**选定文本**
*****
解决方案: Pratt 解析(优先级爬升)。
// src/sql_parser/parser.rs
impl Parser {
fn parse_expression(&mut self) -> Result<Expression, ParserError> {
self.parse_precedence(Precedence::Lowest)
}
fn parse_precedence(&mut self, min_precedence: Precedence) -> Result<Expression, ParserError> {
// Parse left side (prefix)
let mut left = self.parse_prefix()?;
loop {
// Get operator precedence
let op_precedence = self.get_operator_precedence();
// Stop if operator has lower precedence
if op_precedence < min_precedence {
break;
}
// Parse operator and right side
left = self.parse_infix(left, op_precedence)?;
}
Ok(left)
}
fn parse_prefix(&mut self) -> Result<Expression, ParserError> {
match self.peek_token() {
Token::Identifier(name) => {
self.advance();
// Check for compound identifier (table.column)
if self.consume_token(Token::Dot) {
if let Token::Identifier(col) = self.next_token()? {
Ok(Expression::CompoundIdentifier(vec![
Ident { value: name, quote_style: None },
Ident { value: col, quote_style: None },
]))
} else {
Err(ParserError::ExpectedIdentifier)
}
} else {
Ok(Expression::Identifier(Ident { value: name, quote_style: None }))
}
}
Token::Integer(n) => {
self.advance();
Ok(Expression::LiteralNumber(n))
}
Token::Float(n) => {
self.advance();
Ok(Expression::LiteralFloat(n))
}
Token::String(s) => {
self.advance();
Ok(Expression::LiteralString(s))
}
Token::True => {
self.advance();
Ok(Expression::LiteralBoolean(true))
}
Token::False => {
self.advance();
Ok(Expression::LiteralBoolean(false))
}
Token::Null => {
self.advance();
Ok(Expression::Null)
}
Token::Minus => {
self.advance();
let expr = self.parse_precedence(Precedence::Unary)?;
Ok(Expression::UnaryOp {
op: UnaryOperator::Minus,
expr: Box::new(expr),
})
}
Token::Not => {
self.advance();
let expr = self.parse_precedence(Precedence::Unary)?;
Ok(Expression::UnaryOp {
op: UnaryOperator::Not,
expr: Box::new(expr),
})
*****
**所给数据**

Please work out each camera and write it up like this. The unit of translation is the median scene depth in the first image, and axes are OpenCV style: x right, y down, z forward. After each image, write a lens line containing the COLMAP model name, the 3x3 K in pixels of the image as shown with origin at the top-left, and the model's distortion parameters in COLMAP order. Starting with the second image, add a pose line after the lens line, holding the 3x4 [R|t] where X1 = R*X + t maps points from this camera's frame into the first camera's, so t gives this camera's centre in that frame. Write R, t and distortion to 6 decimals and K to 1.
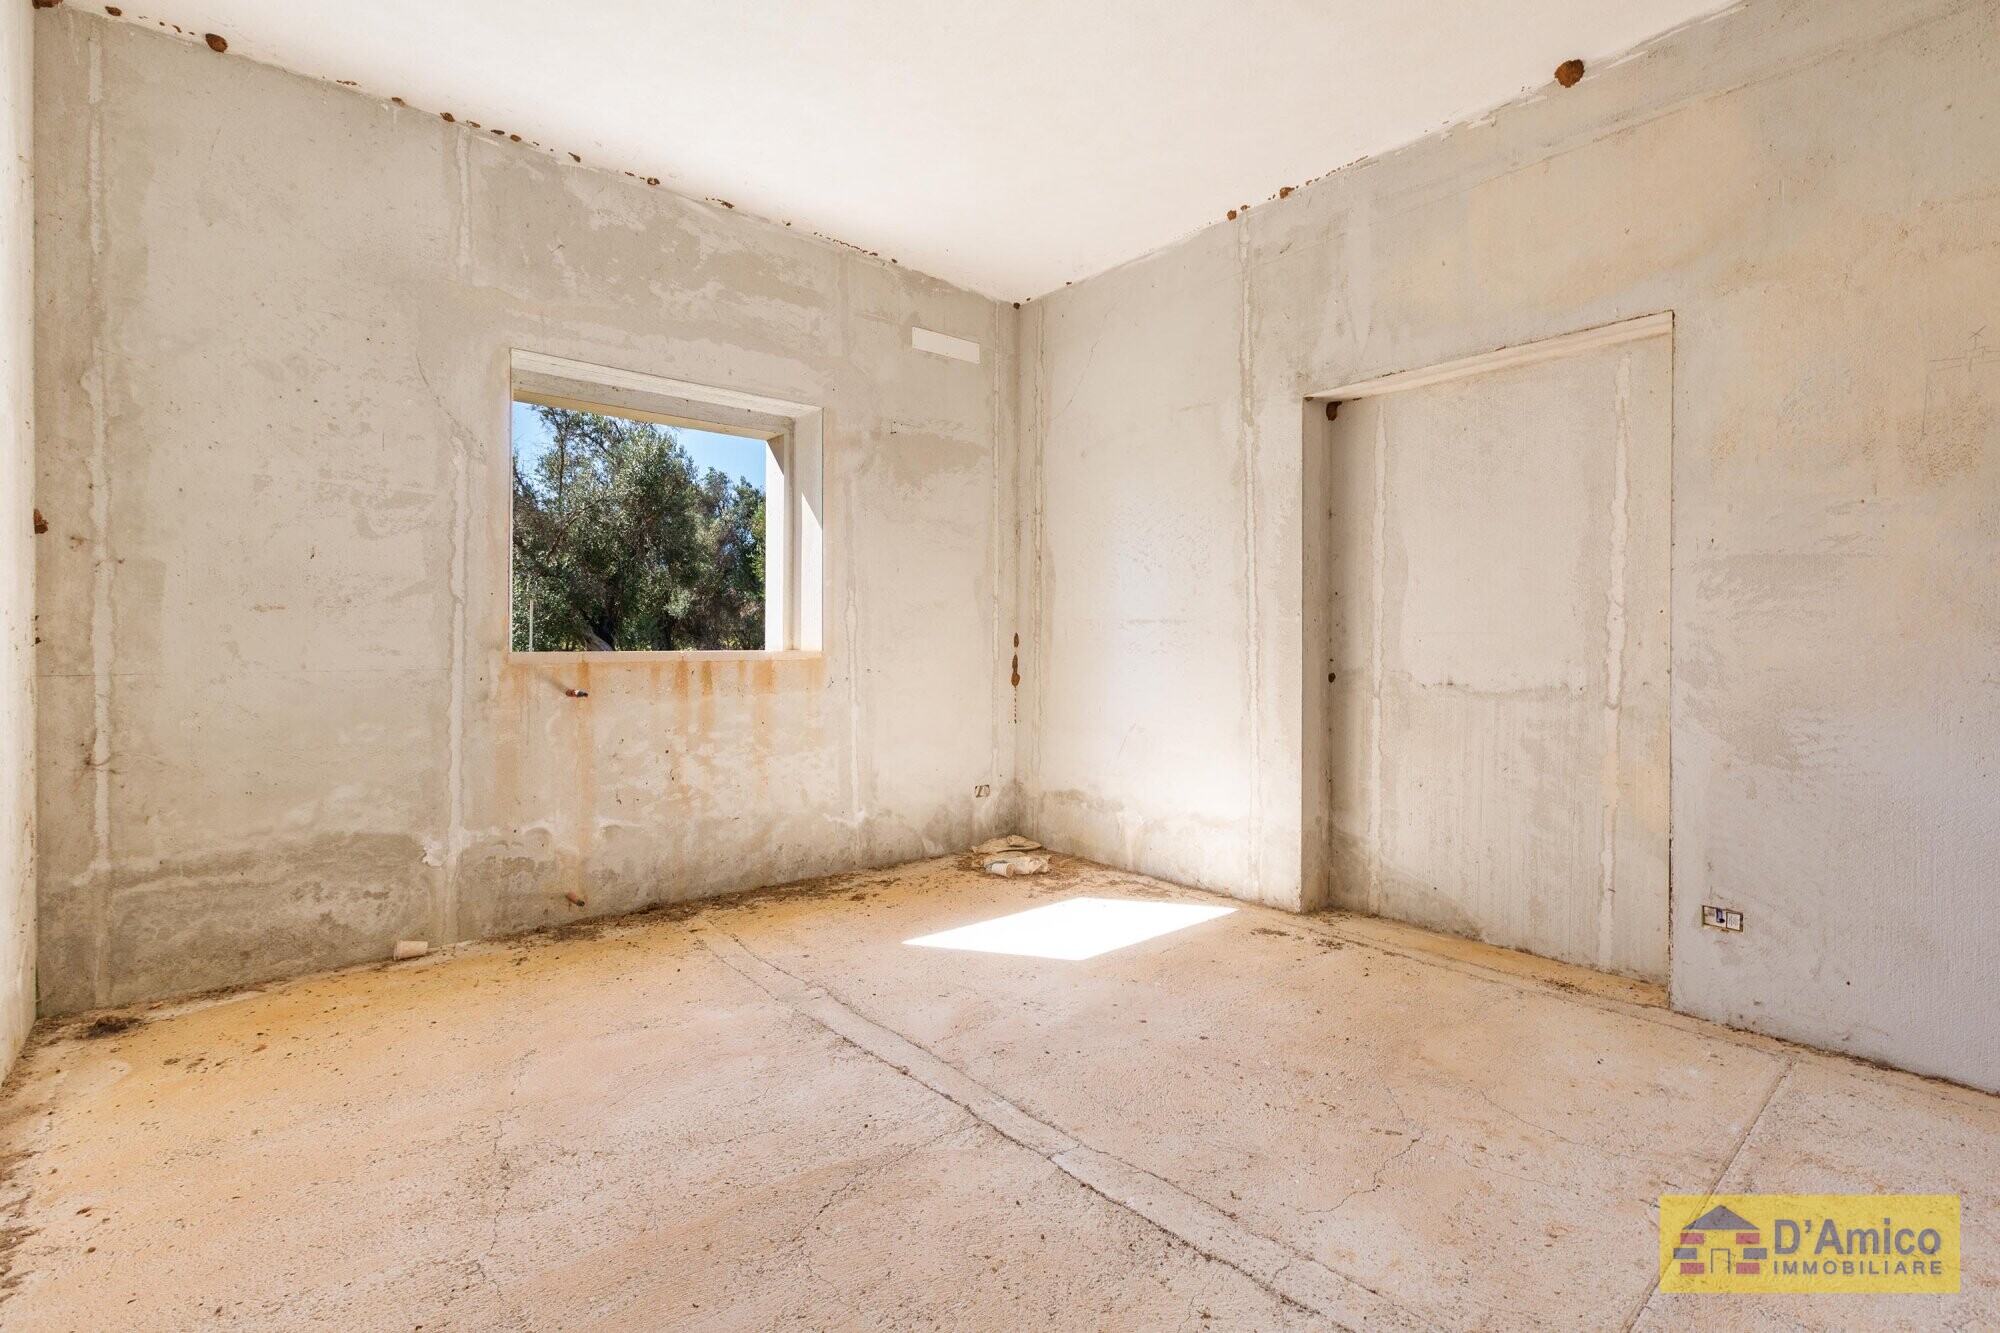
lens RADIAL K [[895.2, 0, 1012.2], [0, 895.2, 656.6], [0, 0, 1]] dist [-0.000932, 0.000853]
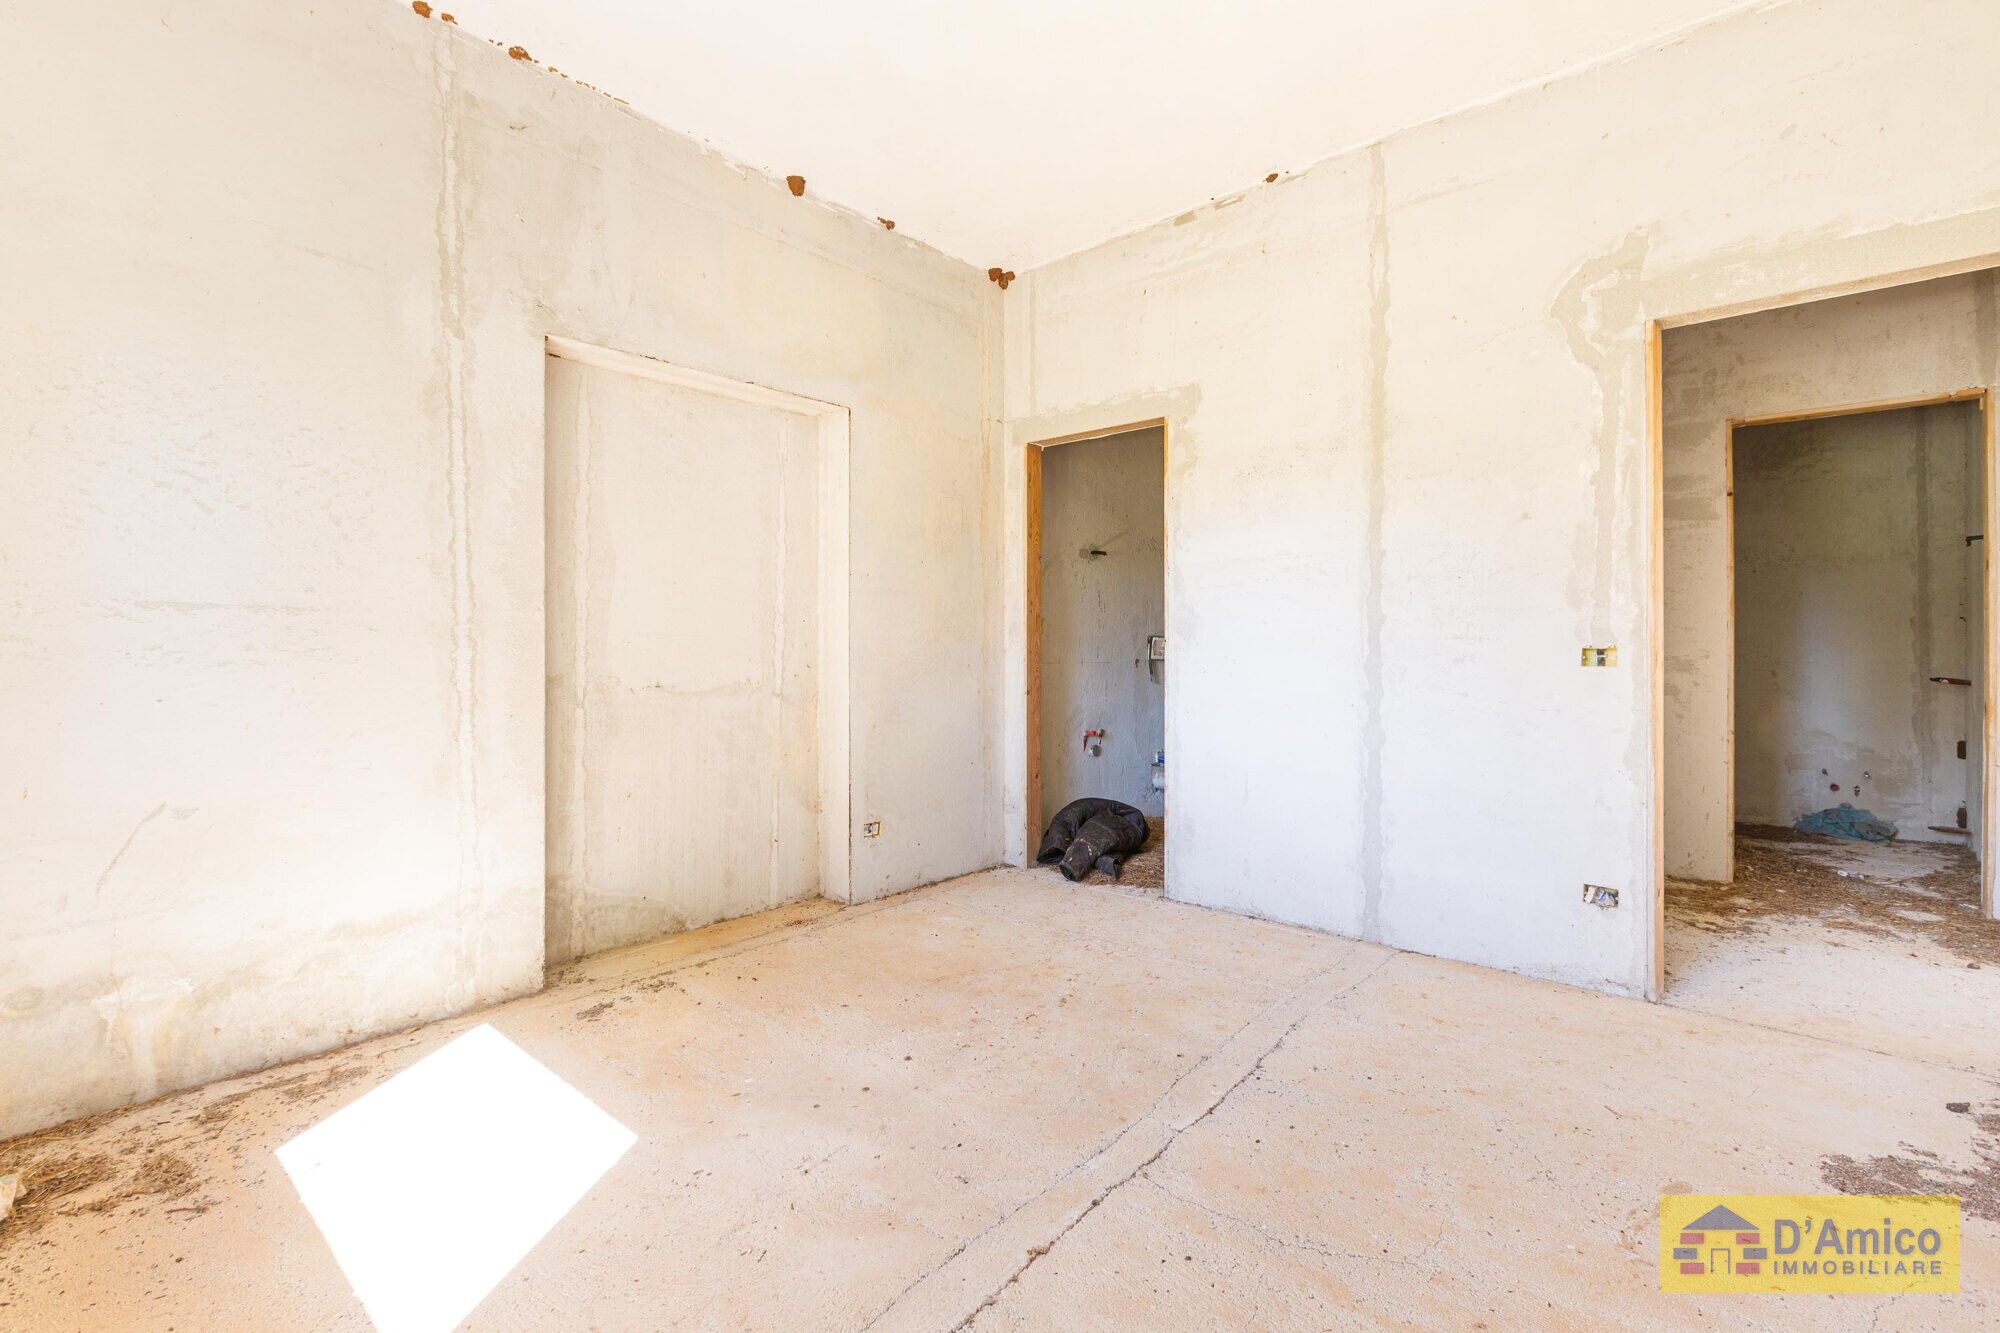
*****
**工作任务 1**
把解析器代码中以“fn parse_precedence”开头的函数改写成简短的步骤列表，保留其主要逻辑。
**工作任务 2**
续写解析器代码，从最后一行之后接着往下写。
这些数据与上面的解析器代码没有关系。

**任务结果 1**
1. 调用 parse_prefix 解析左侧（前缀）表达式，结果存入 left。
2. 进入循环，用 get_operator_precedence 取得当前运算符的优先级。
3. 若该优先级低于 min_precedence，跳出循环。
4. 否则调用 parse_infix，以 left 和该优先级解析运算符及右侧，结果重新赋给 left。
5. 循环结束后返回 Ok(left)。

**任务结果 2**
}
Token::LParen => {
self.advance();
let expr = self.parse_expression()?;
self.expect_token(Token::RParen)?;
Ok(Expression::Nested(Box::new(expr)))
}
Token::Star => {
self.advance();
Ok(Expression::Identifier(Ident { value: "*".to_string(), quote_style: None }))
}
_ => Err(ParserError::UnexpectedToken(self.peek_token().clone())),
}
}
fn parse_infix(&mut self, left: Expression, precedence: Precedence) -> Result<Expression, ParserError> {
let op_token = self.next_token()?;
match op_token {
Token::Plus => {
let right = self.parse_precedence(precedence.next())?;
Ok(Expression::BinaryOp {
left: Box::new(left),
op: BinaryOperator::Plus,
right: Box::new(right),
})
}
Token::Minus => {
let right = self.parse_precedence(precedence.next())?;
Ok(Expression::BinaryOp {
left: Box::new(left),
op: BinaryOperator::Minus,
right: Box::new(right),
})
}
Token::Star => {
let right = self.parse_precedence(precedence.next())?;
Ok(Expression::BinaryOp {
left: Box::new(left),
op: BinaryOperator::Multiply,
right: Box::new(right),
})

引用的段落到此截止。